Пусть отступающий враг не имеет ни минуты отдыха, пусть его со всех сторон ждут смерть и неволя! Польский народ! К оружию!».
О последствиях этого воззвания свидетельствует помещенная в 7 номере за 1920 г. польского военного журнала «Беллона» заметка о потерях Красной армии в сражении за Варшаву. В ней, в частности, говорится: «Потери пленными до 75 тыс., потери погибшими на поле боя, убитых нашими крестьянами и раненных – очень большие».

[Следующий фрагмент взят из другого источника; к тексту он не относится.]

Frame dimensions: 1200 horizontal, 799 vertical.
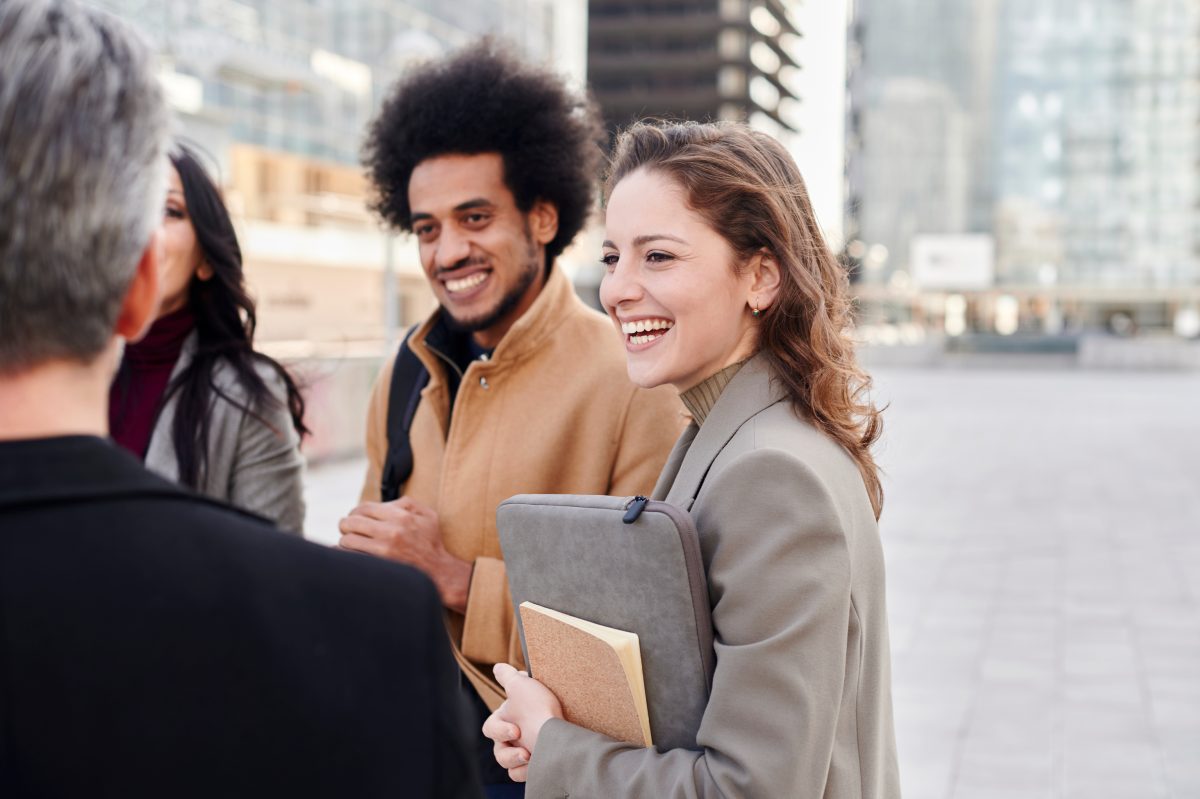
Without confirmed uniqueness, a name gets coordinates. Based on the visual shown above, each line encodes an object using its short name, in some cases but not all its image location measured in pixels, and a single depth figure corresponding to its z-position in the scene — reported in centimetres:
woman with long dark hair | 244
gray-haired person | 80
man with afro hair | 226
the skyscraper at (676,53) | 9300
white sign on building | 7569
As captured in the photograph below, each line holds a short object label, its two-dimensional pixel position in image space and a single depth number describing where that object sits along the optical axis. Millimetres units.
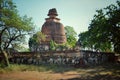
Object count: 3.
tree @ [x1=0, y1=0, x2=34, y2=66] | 21156
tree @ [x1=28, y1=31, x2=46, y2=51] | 46856
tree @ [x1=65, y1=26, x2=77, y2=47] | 61859
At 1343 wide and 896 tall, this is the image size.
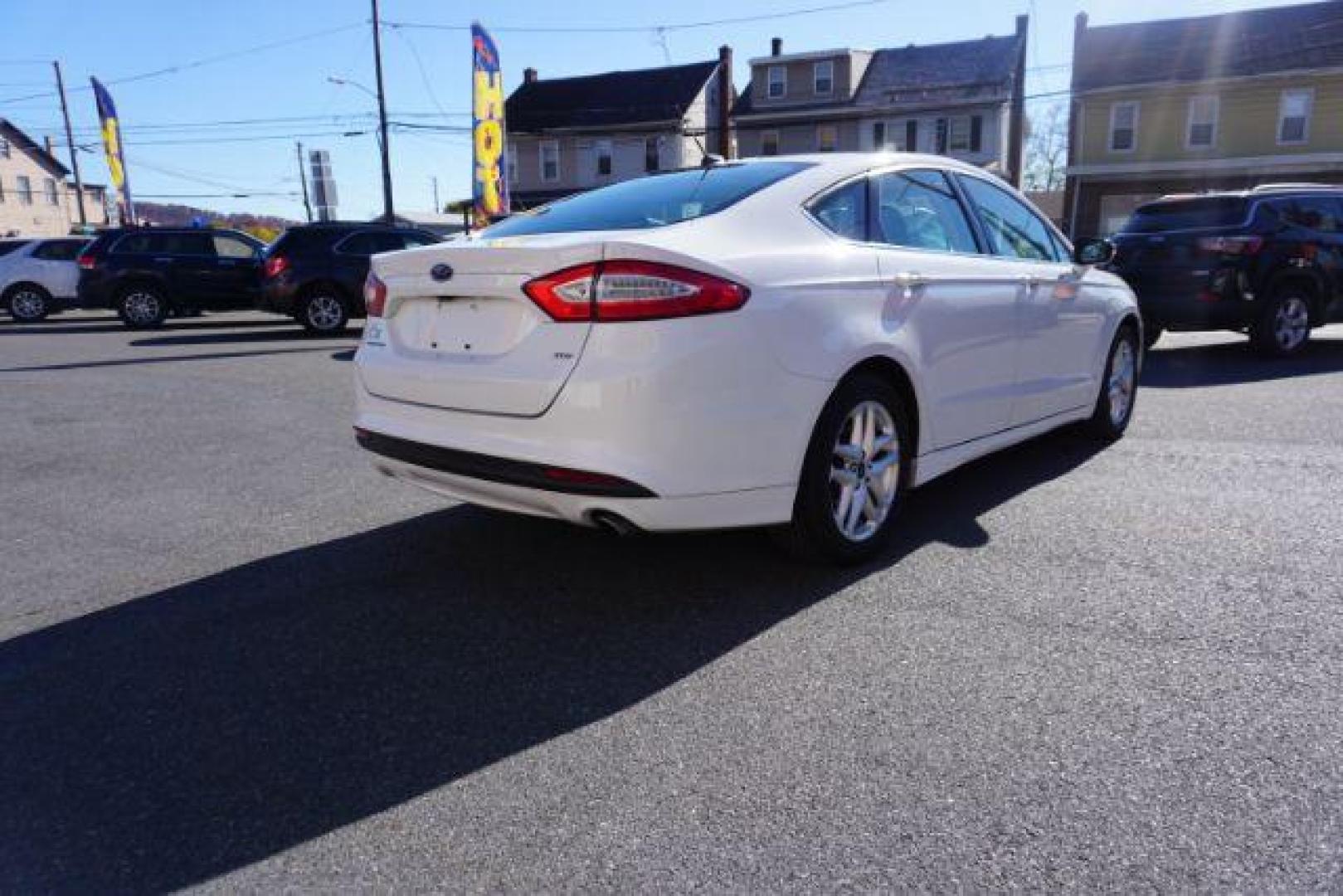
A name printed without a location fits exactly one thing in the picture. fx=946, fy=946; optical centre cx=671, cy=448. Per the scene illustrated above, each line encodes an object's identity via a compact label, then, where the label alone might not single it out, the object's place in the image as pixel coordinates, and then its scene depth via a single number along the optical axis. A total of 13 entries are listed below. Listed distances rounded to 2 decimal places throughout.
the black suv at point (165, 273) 15.65
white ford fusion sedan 2.95
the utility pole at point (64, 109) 42.60
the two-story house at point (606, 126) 40.94
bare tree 57.97
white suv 17.78
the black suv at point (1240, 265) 9.38
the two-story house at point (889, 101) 36.69
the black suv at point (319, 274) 13.82
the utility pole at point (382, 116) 27.83
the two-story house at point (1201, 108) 28.19
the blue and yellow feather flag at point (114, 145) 29.53
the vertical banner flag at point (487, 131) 22.33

Еще одним грубейшим нарушением обычаев и правил ведения войны было неоказание помощи раненным военнопленным. Весьма красноречивым свидетельством этого является рапорт командования 14-й пехотной дивизии командованию 4-й армии. В нем говорится, что в период боев от Бреста до Баранович в сентябре 1920 г. дивизией на поле боя было оставлено 2 тыс. раненных красноармейцев, но при этом в сводках их показали как взятых в плен.
Этот документ дает представление о принятом в польской армии в сентябре 1920 г. порядке подсчета пленных: считали и тех, кто реально попадал в лагеря, и тех, кого оставляли на поле боя. О распространенной в польской армии практике не брать в плен раненных красноармейцев косвенно свидетельствуют и другие документы. Так, проверявшему в конце сентября 1920 г. Седлецкий концентрационный лагерь майору Саскому один из пленных красноармейцев рассказал, что польские санитары не оказали помощи ему и еще двоим раненным, а сделало это только местное гражданское население. Косвенно в пользу имевшей в Войске Польском такого рода практики свидетельствует и то, что в сводках III отдела специально оговариваются случаи, когда в плен были взяты раненные красноармейцы.
Таким образом, многочисленные зафиксированные самими поляками случаи физического уничтожения оказавшихся в польском плену красноармейцев далеко не всегда были следствием спонтанной реакции фронтовика, только что потерявшего своего боевого товарища. Многие из них поощрялись воинскими начальниками самого высокого ранга, вплоть до командующих армий, и даже главой польского государства, что придает им характер осознанной политики.